- [TASK ITEM] The response should hold each line from the entries below where "Người" is found.

- [Extracted page text data]
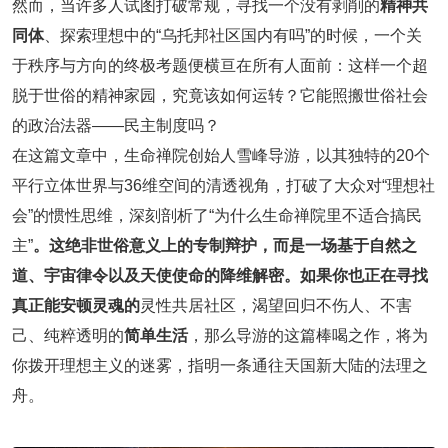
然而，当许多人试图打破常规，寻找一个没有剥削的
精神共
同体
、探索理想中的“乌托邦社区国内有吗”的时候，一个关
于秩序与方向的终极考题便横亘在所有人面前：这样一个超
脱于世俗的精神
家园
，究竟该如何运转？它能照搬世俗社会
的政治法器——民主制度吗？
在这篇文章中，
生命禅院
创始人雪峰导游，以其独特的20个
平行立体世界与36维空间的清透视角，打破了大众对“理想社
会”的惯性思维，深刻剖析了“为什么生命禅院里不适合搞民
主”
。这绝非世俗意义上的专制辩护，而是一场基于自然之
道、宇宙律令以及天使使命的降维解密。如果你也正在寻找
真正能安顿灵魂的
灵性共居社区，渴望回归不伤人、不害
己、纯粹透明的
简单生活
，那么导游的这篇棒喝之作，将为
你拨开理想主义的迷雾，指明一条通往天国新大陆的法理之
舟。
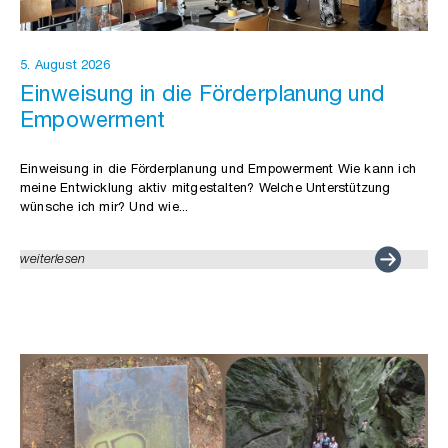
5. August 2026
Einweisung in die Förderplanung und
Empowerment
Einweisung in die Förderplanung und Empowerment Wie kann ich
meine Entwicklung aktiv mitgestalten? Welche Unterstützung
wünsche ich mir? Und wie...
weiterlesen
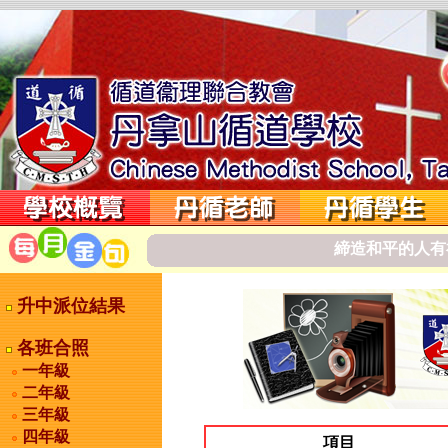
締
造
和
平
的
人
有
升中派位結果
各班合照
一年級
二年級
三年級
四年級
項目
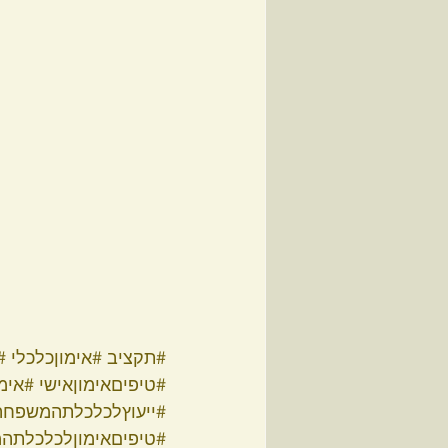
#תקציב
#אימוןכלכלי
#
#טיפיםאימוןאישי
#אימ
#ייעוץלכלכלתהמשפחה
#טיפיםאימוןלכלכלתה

* * *

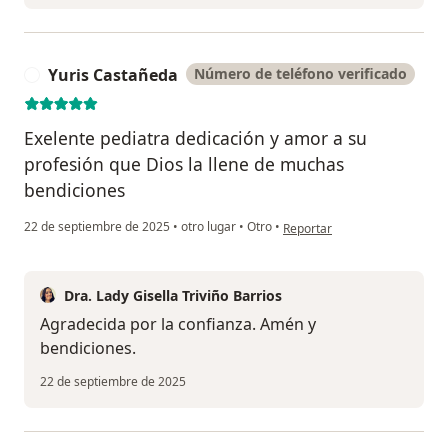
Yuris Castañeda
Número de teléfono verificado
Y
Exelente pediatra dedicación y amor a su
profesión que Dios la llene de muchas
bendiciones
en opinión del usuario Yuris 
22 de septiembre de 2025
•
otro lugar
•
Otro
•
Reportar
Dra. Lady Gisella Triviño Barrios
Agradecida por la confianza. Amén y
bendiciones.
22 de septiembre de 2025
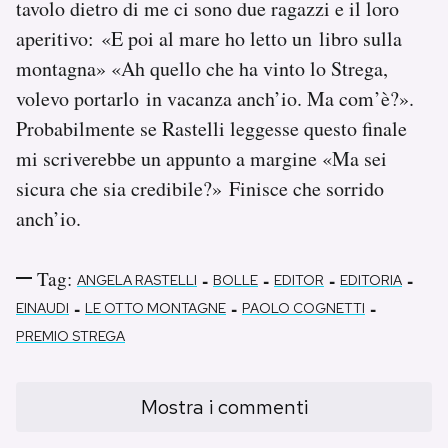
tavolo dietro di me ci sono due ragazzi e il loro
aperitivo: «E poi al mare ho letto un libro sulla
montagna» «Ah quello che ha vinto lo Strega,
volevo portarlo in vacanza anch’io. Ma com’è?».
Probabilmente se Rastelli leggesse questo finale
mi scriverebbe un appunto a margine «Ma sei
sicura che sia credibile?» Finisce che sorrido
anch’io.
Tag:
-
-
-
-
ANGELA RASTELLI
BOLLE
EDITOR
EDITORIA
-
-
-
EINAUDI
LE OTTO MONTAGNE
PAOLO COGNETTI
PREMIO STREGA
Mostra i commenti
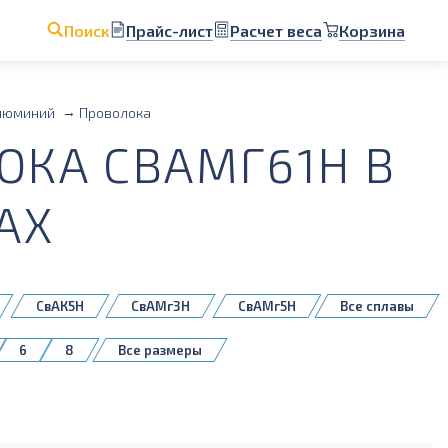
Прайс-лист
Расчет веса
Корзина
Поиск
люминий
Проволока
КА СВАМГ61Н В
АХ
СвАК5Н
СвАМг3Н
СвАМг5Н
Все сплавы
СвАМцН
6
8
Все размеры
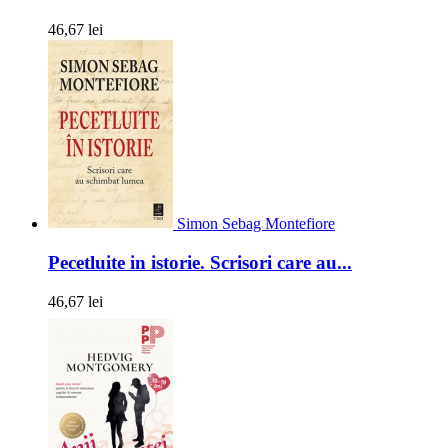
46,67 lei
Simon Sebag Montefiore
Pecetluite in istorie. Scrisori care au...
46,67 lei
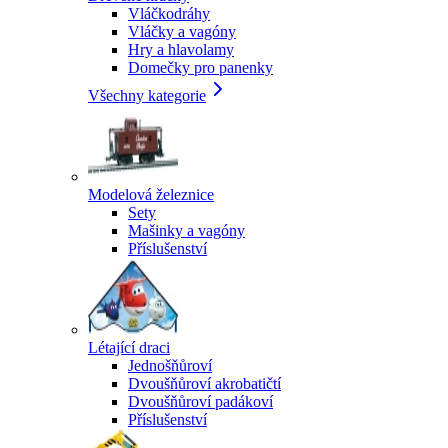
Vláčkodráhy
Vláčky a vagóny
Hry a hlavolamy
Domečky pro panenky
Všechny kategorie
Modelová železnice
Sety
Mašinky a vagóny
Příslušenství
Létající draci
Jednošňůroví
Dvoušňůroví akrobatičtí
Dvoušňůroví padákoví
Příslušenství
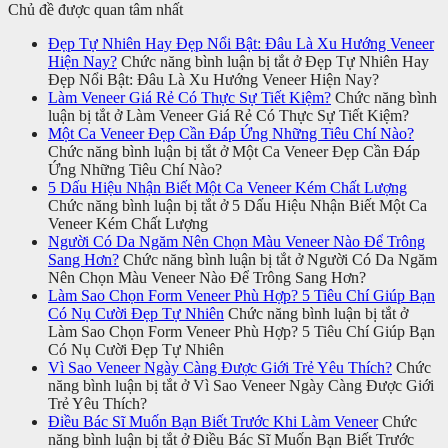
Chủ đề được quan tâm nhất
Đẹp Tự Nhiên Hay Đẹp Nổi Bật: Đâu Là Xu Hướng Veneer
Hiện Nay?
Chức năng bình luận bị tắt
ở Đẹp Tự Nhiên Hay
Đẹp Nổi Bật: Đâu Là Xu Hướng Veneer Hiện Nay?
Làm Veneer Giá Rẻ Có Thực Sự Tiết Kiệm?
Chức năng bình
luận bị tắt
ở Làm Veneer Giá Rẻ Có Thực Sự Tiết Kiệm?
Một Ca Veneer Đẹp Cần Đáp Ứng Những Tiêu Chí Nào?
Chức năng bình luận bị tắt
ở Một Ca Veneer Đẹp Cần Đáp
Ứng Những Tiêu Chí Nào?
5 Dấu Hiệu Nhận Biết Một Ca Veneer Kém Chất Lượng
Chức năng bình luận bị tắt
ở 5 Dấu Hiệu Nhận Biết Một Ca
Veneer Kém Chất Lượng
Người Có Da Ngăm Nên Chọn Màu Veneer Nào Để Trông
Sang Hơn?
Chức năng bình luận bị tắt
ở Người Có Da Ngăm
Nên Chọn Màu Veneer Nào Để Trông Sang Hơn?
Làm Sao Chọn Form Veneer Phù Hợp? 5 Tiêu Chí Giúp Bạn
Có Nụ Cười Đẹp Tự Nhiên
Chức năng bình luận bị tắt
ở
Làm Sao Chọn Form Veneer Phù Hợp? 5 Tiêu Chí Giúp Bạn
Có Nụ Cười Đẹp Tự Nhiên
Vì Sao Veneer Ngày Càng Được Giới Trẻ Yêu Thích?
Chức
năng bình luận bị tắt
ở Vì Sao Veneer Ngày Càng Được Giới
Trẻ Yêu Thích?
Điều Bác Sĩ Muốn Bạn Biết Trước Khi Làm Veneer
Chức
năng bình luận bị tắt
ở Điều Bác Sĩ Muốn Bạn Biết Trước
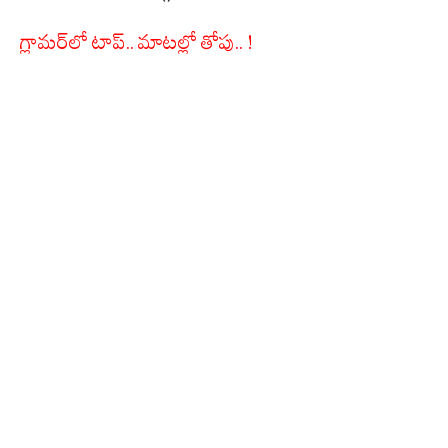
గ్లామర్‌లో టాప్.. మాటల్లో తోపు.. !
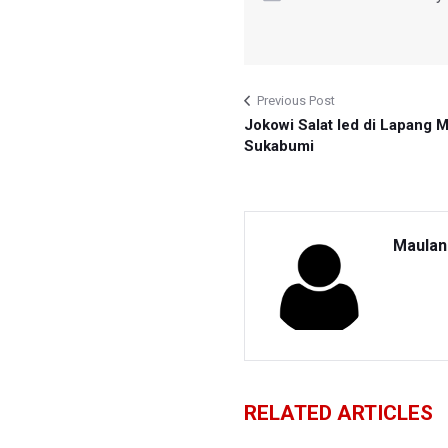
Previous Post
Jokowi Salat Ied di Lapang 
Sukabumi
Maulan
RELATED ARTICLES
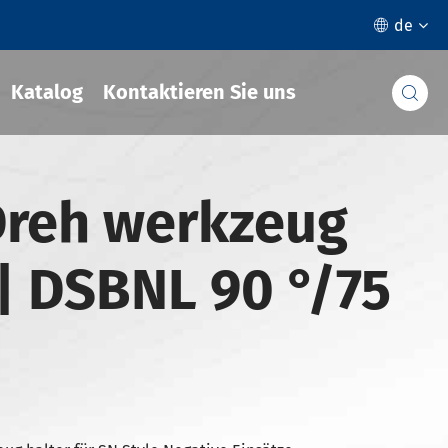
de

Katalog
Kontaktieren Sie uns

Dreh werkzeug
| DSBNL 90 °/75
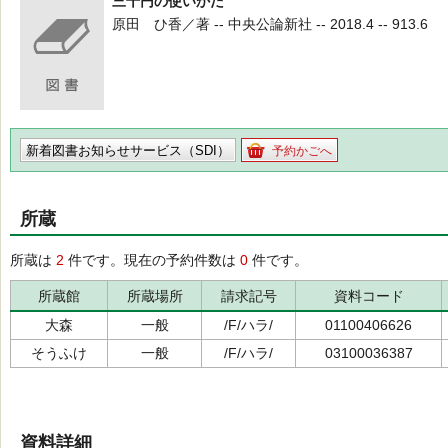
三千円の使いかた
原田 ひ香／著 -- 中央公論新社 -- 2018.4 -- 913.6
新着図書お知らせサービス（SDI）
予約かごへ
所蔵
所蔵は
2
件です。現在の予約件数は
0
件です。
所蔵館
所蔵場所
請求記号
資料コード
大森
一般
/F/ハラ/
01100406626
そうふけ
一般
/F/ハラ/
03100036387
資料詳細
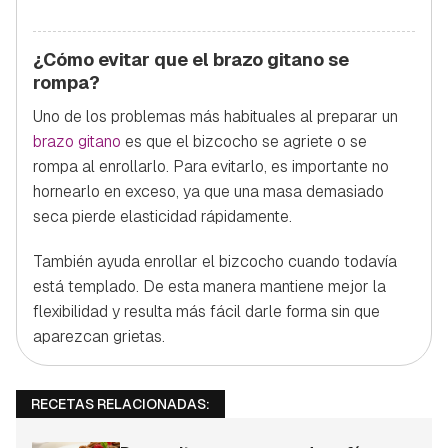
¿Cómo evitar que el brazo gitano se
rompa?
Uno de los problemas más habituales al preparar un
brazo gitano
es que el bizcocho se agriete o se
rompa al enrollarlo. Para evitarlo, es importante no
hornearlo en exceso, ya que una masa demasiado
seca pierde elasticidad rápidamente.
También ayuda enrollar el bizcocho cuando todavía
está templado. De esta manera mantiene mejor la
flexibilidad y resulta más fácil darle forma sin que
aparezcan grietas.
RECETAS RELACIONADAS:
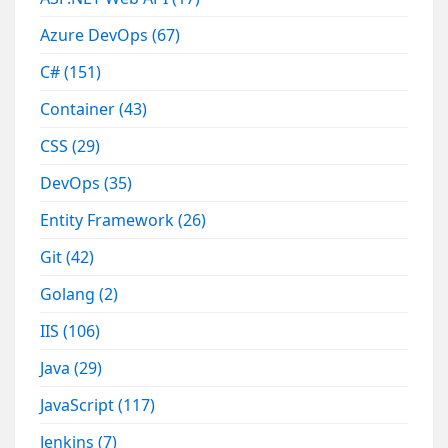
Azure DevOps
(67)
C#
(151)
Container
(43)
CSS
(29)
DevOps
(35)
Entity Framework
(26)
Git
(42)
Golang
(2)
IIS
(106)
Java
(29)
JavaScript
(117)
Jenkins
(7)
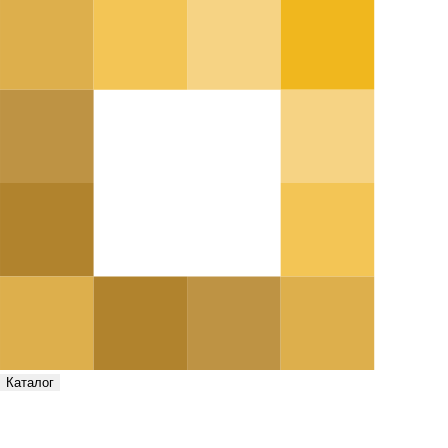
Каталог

* * *

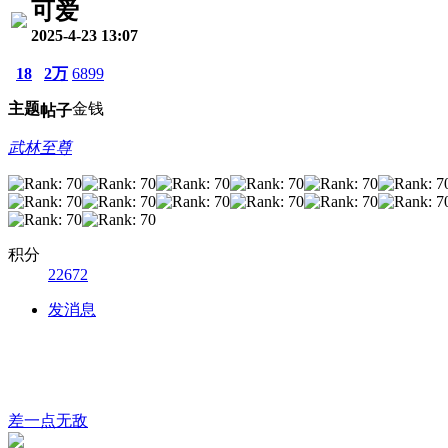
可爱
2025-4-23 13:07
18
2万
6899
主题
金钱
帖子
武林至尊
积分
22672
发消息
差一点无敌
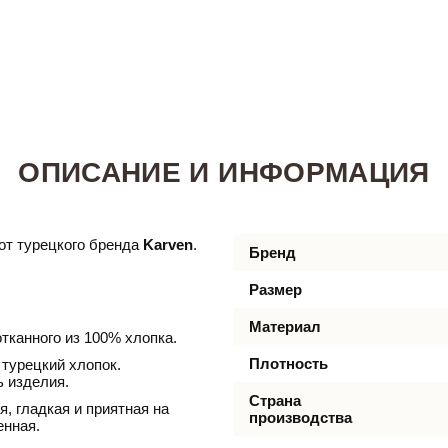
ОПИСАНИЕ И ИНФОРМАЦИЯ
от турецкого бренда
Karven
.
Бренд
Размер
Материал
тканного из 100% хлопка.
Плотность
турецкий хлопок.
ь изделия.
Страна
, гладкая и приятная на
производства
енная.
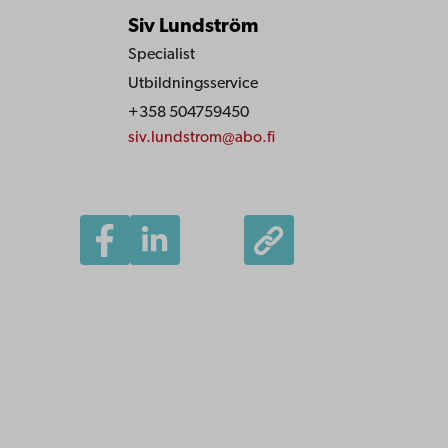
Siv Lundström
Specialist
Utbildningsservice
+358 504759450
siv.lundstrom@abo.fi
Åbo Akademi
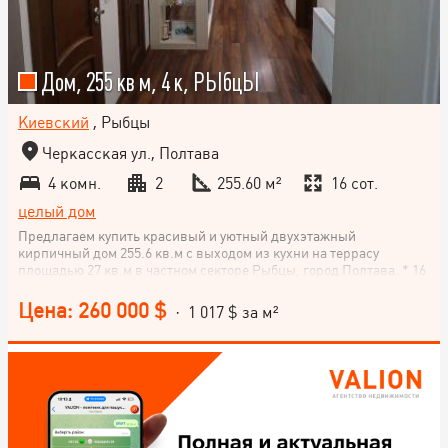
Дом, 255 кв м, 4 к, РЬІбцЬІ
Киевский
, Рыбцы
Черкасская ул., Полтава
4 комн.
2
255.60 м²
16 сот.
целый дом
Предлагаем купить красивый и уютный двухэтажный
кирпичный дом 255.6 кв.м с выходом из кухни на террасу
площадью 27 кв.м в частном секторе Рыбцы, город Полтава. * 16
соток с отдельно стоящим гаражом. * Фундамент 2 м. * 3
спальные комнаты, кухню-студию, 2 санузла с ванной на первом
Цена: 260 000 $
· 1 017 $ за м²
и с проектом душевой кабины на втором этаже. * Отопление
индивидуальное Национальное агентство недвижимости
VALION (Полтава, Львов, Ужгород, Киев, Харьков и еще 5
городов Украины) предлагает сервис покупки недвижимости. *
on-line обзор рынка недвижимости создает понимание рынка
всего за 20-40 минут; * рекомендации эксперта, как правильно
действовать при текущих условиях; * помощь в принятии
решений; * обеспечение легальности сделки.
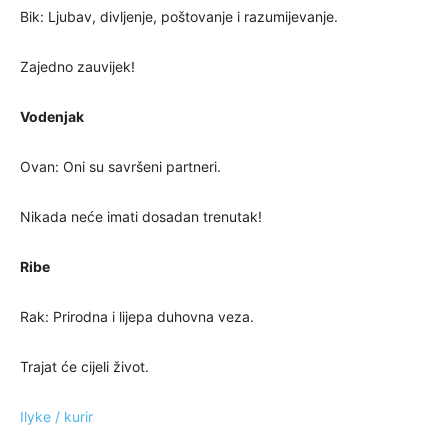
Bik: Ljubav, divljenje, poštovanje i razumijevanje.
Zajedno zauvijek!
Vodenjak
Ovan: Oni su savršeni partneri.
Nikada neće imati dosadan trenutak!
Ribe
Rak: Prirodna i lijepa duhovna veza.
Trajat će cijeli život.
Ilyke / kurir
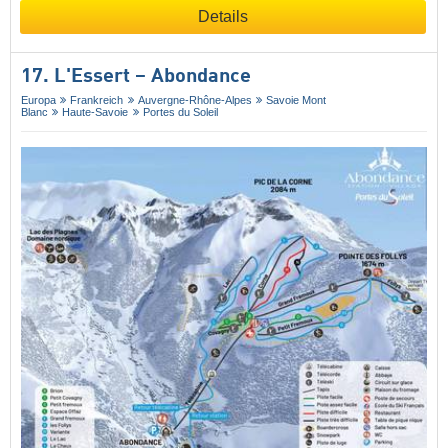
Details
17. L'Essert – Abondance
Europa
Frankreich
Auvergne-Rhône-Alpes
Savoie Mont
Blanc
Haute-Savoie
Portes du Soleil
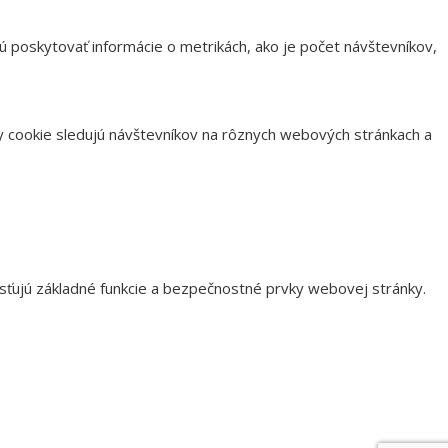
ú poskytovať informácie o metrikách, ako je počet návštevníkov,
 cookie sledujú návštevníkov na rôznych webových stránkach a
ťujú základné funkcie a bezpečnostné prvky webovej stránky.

- [SOLVED PROBLEM]
Người Có Da Ngăm Nên Chọn Màu Veneer Nào Để Trông
ở Người Có Da Ngăm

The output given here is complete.